Automation Center works in conjunction with an upgraded vFabric Application Director 5.0, a product for deploying standard applications with the right operating system and middleware, according to IT-determined blueprints. The product is integral to vCloud Suite operations, but it can also be used with applications not typically run in a VMware virtual machine, such as Microsoft Exchange, SQL Server, and Sharepoint, Smoot said.

It's more typical for Application Director to be used to deploy custom enterprise Java applications, Ruby on Rails applications, or enterprise Microsoft .Net custom apps. VMware is expanding its support for widely adopted Microsoft applications to make them part of the vCloud-based environment, Smoot said.

To some extent, the additions to vCloud Suite can be seen as VMware maneuvering to answer critics who say VMware customers are about to get locked-in to an all-VMware product set, when they should be considering an alternative, such as OpenStack. The open source code project backed by established and startup companies, is trying to build a freely available and commercially supported cloud suite that will compete with VMware.

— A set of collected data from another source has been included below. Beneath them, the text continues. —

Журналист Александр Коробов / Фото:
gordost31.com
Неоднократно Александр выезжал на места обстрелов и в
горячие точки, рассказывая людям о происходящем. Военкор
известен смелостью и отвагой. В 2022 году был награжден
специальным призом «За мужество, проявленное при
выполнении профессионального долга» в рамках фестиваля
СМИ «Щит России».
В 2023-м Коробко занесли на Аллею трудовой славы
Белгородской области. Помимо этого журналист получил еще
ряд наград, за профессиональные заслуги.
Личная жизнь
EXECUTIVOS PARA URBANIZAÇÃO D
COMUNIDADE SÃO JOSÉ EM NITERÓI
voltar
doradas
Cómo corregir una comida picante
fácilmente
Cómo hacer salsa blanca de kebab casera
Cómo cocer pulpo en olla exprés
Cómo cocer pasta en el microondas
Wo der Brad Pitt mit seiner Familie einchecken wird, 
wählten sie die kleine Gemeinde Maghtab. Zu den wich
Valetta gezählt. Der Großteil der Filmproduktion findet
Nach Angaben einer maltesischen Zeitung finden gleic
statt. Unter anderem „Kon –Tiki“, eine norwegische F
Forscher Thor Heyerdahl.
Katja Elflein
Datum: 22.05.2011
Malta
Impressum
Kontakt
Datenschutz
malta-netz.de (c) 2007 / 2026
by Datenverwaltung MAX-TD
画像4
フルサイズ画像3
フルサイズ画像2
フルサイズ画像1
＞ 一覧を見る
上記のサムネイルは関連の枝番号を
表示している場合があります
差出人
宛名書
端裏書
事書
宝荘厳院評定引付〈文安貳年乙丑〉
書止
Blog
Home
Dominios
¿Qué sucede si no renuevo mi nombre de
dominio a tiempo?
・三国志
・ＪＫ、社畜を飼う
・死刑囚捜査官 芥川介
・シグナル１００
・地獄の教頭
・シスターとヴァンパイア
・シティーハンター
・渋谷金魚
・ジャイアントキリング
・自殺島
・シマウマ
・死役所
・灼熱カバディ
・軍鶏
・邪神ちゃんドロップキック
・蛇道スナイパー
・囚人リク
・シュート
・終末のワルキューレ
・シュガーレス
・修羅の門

vCenter Operations Management Suite 5.6, another component of vCloud Suite, now employs analytics to match up planned performance of a virtual machines with its configuration specs and the capacity of the resources assigned to it. vCenter Operations combines three functions for virtual systems that are normally kept separate in the physical world: configuration management, capacity management, and performance management.

vCenter Operations is free in the basic Foundation version. It also comes in a Standard version, which adds capacity monitoring; Advanced, which adds management of the physical as well as virtual infrastructure; and Enterprise, which adds the ability to see application and operating system level operation throughout the infrastructure.

VCloud Suite is priced at $4,995 per CPU, with no VRAM or other limits. The VRAM approach to pricing was rejected by new CEO Pat Gelsinger as he assumed office soon after the start of VMworld in August.